## Problem statement
From first line to last, the records below are to be duplicated exactly.

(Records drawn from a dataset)
■ ■ ■ ■

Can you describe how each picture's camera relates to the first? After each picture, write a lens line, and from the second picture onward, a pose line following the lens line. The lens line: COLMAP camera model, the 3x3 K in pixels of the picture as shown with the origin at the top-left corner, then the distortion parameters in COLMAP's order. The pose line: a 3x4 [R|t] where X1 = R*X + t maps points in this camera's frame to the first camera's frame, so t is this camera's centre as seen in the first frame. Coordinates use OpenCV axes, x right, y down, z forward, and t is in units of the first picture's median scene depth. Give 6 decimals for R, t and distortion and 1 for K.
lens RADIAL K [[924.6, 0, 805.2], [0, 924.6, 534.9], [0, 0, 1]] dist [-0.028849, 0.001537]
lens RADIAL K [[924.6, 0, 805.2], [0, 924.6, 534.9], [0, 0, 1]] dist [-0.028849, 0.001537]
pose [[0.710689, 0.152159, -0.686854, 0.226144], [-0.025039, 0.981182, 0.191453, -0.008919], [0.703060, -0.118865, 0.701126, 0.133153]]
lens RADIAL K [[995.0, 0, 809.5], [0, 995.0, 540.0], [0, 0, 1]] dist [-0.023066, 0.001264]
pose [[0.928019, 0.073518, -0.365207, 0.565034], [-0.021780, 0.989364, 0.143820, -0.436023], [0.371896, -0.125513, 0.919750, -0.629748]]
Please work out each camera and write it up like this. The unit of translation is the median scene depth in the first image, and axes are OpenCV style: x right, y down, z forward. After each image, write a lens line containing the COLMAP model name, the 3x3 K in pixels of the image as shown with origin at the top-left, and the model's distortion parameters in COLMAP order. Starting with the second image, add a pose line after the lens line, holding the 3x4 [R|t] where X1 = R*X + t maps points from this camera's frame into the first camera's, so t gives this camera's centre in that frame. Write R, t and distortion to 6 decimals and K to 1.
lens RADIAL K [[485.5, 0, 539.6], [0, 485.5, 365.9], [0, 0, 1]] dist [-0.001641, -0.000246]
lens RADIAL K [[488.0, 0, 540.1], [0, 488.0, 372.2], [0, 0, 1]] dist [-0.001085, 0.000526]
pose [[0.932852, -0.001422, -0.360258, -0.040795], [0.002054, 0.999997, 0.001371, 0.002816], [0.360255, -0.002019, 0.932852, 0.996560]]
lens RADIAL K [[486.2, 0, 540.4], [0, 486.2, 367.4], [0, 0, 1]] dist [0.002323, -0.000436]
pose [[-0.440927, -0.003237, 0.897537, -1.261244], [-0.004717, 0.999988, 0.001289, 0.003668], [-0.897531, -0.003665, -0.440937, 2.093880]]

■ ■ ■ ■

## Written answer
Can you describe how each picture's camera relates to the first? After each picture, write a lens line, and from the second picture onward, a pose line following the lens line. The lens line: COLMAP camera model, the 3x3 K in pixels of the picture as shown with the origin at the top-left corner, then the distortion parameters in COLMAP's order. The pose line: a 3x4 [R|t] where X1 = R*X + t maps points in this camera's frame to the first camera's frame, so t is this camera's centre as seen in the first frame. Coordinates use OpenCV axes, x right, y down, z forward, and t is in units of the first picture's median scene depth. Give 6 decimals for R, t and distortion and 1 for K.
lens RADIAL K [[924.6, 0, 805.2], [0, 924.6, 534.9], [0, 0, 1]] dist [-0.028849, 0.001537]
lens RADIAL K [[924.6, 0, 805.2], [0, 924.6, 534.9], [0, 0, 1]] dist [-0.028849, 0.001537]
pose [[0.710689, 0.152159, -0.686854, 0.226144], [-0.025039, 0.981182, 0.191453, -0.008919], [0.703060, -0.118865, 0.701126, 0.133153]]
lens RADIAL K [[995.0, 0, 809.5], [0, 995.0, 540.0], [0, 0, 1]] dist [-0.023066, 0.001264]
pose [[0.928019, 0.073518, -0.365207, 0.565034], [-0.021780, 0.989364, 0.143820, -0.436023], [0.371896, -0.125513, 0.919750, -0.629748]]
Please work out each camera and write it up like this. The unit of translation is the median scene depth in the first image, and axes are OpenCV style: x right, y down, z forward. After each image, write a lens line containing the COLMAP model name, the 3x3 K in pixels of the image as shown with origin at the top-left, and the model's distortion parameters in COLMAP order. Starting with the second image, add a pose line after the lens line, holding the 3x4 [R|t] where X1 = R*X + t maps points from this camera's frame into the first camera's, so t gives this camera's centre in that frame. Write R, t and distortion to 6 decimals and K to 1.
lens RADIAL K [[485.5, 0, 539.6], [0, 485.5, 365.9], [0, 0, 1]] dist [-0.001641, -0.000246]
lens RADIAL K [[488.0, 0, 540.1], [0, 488.0, 372.2], [0, 0, 1]] dist [-0.001085, 0.000526]
pose [[0.932852, -0.001422, -0.360258, -0.040795], [0.002054, 0.999997, 0.001371, 0.002816], [0.360255, -0.002019, 0.932852, 0.996560]]
lens RADIAL K [[486.2, 0, 540.4], [0, 486.2, 367.4], [0, 0, 1]] dist [0.002323, -0.000436]
pose [[-0.440927, -0.003237, 0.897537, -1.261244], [-0.004717, 0.999988, 0.001289, 0.003668], [-0.897531, -0.003665, -0.440937, 2.093880]]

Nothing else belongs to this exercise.